Fresh spin on an old system

The Honors College is getting fresh with first-year students – at least when it comes to calling them something, that is.

Since Stuart Silverman took charge of the College – formerly known as the Honors Program – in 1987, the terms freshperson and freshpeople have been used instead of freshman to refer to first-year college students.

Though many colleges and universities across the nation still use the word freshman, the switch to freshperson at USF’s Honors College underscores a greater debate affecting virtually every user of the English language: does the man in words like freshman and chairman bring women down?

Silverman seems to think it does, so he advocates using un-manly language. According to Silverman, treating man as a general term for person excludes women because the word literally leaves women out.

“There is a difference between saying he and he or she,” he said. “I think that using the he, the sort of generic he might not be bad – whatever that means – but using the he or she makes you stop and think.”

Freshperson, then, became a natural extension of these views.

After moving to Florida in the 1970s, Silverman’s wife – a longtime feminist – gave birth to a daughter, cluing him in to the sexism in English, he said.

“I’ve always sort of been sensitive to females and the problems they have,” he said.

Silverman remembers wanting to send out a note to the first freshman class under his tutelage, but that something – the word freshman – was a bit off.

“It didn’t sound right,” he said of the note, pointing out that in 1987, 50 percent of freshmen in the College were women. Now, when Silverman writes, gender-neutral language is the norm.

“It’s almost never that I’ll use the all-inclusive his or him.”

Douglas Hofstadter, a distinguished professor at Indiana University who works intimately with language and cognitive science, agrees with Silverman’s assessment.

Man and he are not gender-neutral terms, but rather foster exclusion and the idea that women are accessories to men, he said.

“My feeling is that these kinds of supposedly generic words reinforce a bias that’s in our culture – that men are the sort of standard human beings and that women are a sort of variation.”

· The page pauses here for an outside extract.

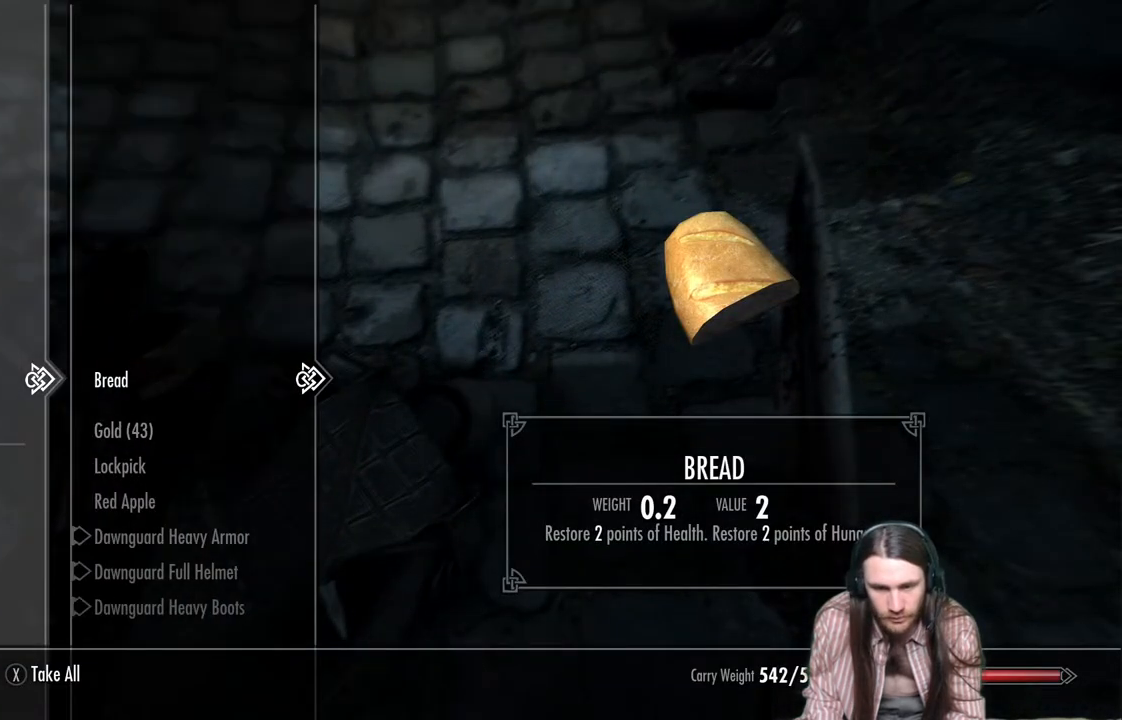
{"buttons": ["DPAD_DOWN"], "left_stick": "center", "right_stick": "center", "events": [[400, "DPAD_DOWN", "down"]]}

Hofstadter thinks that a truly gender-neutral term would have “no connotation whatsoever of either sex.”

Richard Manning, who teaches philosophy of language at USF, said he didn’t see the practical side of using gender-specific terms, considering the alleged sexism inherent in terms like man.

“Person is a wonderfully neutral word,” he said. “What would be the point of being a linguistic conservative in this context? I mean, are you trying to save ink?”

English professor Gary Lemon, who teaches in the women’s studies department, said the general use of man and he conveys exclusion and reflects society’s view of women in general.

“When you live in a male-supremacist society, it, well, places men at the center linguistically.”

Even when discussing homosexuality, Lemon said, latent sexism peeks through in the sense that people say gay and lesbian rather than lesbian and gay.

The popular call to overhaul English, however, has not been reflected in an expansion of the language to include the terms freshperson and freshpeople, according to officials at Springfield, Mass.-based Merriam-Webster.

The company updates the dictionary yearly to account for new words and changes in use.

According to Thomas Pitoniak, an associate editor at Merriam-Webster, a word’s candidacy for entry into the dictionary is strongly influenced by how frequently it’s recorded in the company’s database.

Currently, freshpeople only appears once in the database, freshperson a mere seven times, though Pitoniak said he “has heard that issue coming up with (freshman).”

So far, it doesn’t look like freshpeople or freshperson are going to make the cut.

“You’d need much more evidence than just a handful of examples to indicate a word is common enough to go into the dictionary,” he said.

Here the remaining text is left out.